Our algorithm is on the machine of 500, 256m, 100,000 averages is no more than 0.1 milliseconds when the operation is spent, and it is not accurate, the speed is really very fast, because in a very bad situation, the maximum knot produced The number of points is 690, which must be very fast, detailed data has not been clear.
Said so much, I should understand the idea of the first step of the intercourse algorithm. I know it as much as possible. This algorithm is completely characterized by the characteristics of the connection, and is done. Because it is a step Test, I personally feel very natural, there is no deep place, after completing, the performance is also very good, this feels so simple. I believe you can write your algorithm to see you. Second, is there any solution to the whole map? ? ? Can I connect to the total number of people? this is a problem. Before resolving this problem, let's solve the prompt function (hint) is to provide a prompt for the player, which pair can be connected. My approach is to bring together the same card in the entire map, and use the array, the list is also. Like this, 4, 4, 4, 4 5, 5, 5, 5 6, 6, 6, 6 ... then calculate which two pairs of two pairs between 4 4, as for how to determine Even, the first step algorithm has been implemented, haha. I found that there is a card that can be returned, telling the player that two cards can be connected! This is OK. This is entirely based on the first step algorithm.
Ok, hint features can, then, is there any algorithm that has not been solved throughout the map? Yes, if you can't find a card, you can't find a card, then it is not enough! Remember all the logs of Hint, that is, the total can be connected.

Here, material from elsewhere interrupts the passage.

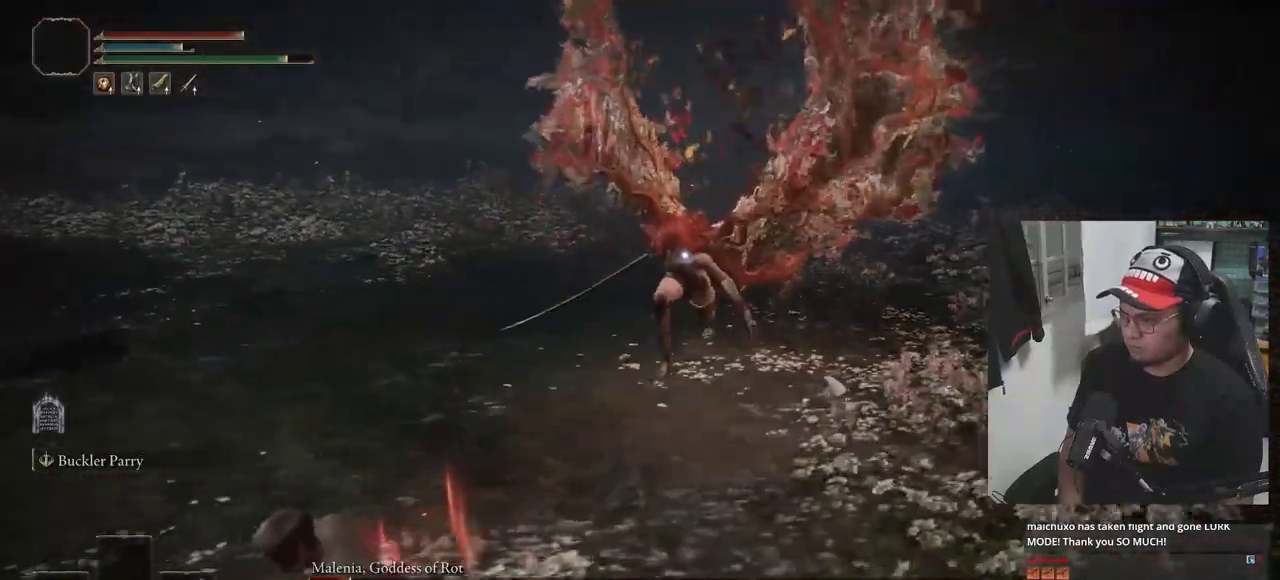
{"buttons": ["B"], "left_stick": "down-left", "right_stick": "center", "events": []}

At this point, the problem related to all algorithms is completed. The implementation of the second step algorithm is much larger, and the worst case should be approximately 50 times the amount of single connection algorithm calculation (related to the total number of cards and the position of the poster). The time of the secondary computation flower is too small, and it can be fully fluent in the actual operation. The above data is the theoretical value I estimate, because there is no problem in actual testing, I am too lazy to calculate the true relatively reliable meal. This part is also part I think can be improved. Open, I hope everyone can provide some better, more clever ways, I think I calculate the number of widths and how to solve the method is more stupid, almost The basic algorithm is fast, one is calculated. Is there a better way? I look forward to it, I will think about it again, too busy, too lazy, mainly lazy, I feel that I can use it.
I haven't written such a long time for a long time. In addition to the program, haha. Finally, I sincerely hope to help you. I also hope that Jzgenius users can find their own answers. I hope that everyone can propose the actual recommendations of criticism and improvement, let me improve.